__TASK DIRECTIONS__
Count the lines in the listing below that contain the string "which", with case counting. Reply with the number alone.

─── SOURCE INFORMATION ───

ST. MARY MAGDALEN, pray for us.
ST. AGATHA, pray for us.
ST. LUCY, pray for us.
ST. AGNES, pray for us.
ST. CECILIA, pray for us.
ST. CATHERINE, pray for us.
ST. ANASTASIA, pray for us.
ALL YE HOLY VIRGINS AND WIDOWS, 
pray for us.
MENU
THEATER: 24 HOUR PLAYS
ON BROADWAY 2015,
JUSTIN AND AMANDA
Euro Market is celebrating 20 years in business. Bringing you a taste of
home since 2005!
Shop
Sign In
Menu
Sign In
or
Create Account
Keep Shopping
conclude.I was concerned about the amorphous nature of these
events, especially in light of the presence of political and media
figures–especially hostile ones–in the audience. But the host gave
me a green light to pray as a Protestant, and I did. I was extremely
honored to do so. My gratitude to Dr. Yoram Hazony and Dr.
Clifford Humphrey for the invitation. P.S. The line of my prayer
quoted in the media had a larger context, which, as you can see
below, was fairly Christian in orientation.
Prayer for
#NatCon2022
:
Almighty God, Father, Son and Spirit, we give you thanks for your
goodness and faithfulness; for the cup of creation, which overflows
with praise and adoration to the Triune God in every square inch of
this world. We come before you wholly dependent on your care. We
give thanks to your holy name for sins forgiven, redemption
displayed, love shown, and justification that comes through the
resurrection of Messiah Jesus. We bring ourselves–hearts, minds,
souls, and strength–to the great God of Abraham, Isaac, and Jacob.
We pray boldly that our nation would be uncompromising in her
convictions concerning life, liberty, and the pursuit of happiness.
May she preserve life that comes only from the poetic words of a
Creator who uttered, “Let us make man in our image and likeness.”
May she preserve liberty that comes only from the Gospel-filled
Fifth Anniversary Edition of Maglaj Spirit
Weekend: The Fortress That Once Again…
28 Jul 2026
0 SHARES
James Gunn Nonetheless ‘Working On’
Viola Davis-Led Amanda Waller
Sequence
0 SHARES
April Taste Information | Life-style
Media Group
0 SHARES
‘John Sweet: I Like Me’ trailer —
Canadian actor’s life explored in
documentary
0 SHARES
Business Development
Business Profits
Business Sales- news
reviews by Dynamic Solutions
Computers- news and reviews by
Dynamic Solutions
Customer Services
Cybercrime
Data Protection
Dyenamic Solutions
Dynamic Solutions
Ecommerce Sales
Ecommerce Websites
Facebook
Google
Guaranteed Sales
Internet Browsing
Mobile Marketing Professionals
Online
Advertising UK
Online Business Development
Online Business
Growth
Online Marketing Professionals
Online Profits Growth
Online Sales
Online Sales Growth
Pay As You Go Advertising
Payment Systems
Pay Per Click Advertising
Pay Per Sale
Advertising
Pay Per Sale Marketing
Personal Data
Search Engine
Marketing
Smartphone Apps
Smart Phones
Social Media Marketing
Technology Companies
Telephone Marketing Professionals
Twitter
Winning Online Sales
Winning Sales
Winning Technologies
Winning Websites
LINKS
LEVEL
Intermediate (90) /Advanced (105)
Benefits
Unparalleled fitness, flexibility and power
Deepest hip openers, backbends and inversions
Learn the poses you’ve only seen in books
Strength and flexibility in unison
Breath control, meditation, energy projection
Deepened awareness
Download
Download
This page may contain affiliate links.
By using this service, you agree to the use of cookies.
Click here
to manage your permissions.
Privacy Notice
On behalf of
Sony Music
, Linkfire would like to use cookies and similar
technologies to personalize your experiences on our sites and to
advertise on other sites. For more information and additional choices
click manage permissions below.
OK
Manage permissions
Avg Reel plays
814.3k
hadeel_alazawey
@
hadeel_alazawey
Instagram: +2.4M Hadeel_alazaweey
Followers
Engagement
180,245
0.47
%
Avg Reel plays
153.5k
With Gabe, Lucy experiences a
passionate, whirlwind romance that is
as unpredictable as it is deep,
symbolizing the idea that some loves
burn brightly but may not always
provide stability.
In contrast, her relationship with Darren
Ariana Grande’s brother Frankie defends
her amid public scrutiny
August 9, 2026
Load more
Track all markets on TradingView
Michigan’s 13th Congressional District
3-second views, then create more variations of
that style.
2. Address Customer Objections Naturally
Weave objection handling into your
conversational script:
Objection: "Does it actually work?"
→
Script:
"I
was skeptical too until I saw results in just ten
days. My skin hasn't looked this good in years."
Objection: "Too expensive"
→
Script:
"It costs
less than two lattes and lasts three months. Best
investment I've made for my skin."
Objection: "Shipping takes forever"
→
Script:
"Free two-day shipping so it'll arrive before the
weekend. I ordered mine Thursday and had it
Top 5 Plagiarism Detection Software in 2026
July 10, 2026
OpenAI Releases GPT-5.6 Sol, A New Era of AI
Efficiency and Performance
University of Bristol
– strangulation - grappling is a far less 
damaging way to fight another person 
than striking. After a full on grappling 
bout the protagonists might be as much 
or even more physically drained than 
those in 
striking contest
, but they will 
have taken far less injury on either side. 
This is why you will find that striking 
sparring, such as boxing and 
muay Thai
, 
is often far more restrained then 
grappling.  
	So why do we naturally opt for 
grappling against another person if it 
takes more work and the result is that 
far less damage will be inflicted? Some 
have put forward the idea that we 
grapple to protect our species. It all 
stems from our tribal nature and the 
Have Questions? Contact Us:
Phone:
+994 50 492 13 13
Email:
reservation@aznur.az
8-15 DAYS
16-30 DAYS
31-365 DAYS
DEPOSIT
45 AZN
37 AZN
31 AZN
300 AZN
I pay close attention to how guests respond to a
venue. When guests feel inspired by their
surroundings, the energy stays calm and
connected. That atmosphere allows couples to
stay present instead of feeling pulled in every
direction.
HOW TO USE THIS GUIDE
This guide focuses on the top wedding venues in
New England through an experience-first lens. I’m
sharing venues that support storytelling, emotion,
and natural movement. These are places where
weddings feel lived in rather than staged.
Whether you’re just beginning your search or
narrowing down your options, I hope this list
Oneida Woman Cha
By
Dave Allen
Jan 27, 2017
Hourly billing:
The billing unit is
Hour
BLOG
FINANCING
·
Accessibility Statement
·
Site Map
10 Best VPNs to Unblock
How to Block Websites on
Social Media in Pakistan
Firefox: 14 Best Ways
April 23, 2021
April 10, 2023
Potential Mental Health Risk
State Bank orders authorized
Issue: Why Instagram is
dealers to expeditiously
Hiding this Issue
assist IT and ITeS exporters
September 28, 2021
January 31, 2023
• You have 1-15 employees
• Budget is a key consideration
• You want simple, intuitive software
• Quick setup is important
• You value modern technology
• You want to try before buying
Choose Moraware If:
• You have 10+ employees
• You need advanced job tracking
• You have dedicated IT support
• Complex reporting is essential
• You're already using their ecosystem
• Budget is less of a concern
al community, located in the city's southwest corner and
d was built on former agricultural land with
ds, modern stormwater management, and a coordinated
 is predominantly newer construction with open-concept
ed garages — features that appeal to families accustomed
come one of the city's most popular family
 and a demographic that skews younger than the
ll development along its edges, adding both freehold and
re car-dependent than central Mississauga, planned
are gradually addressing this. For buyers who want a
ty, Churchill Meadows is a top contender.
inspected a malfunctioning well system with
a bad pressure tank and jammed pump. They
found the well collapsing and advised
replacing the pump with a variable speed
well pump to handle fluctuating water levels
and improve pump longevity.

───

__SOLUTION TO THIS EXERCISE__
2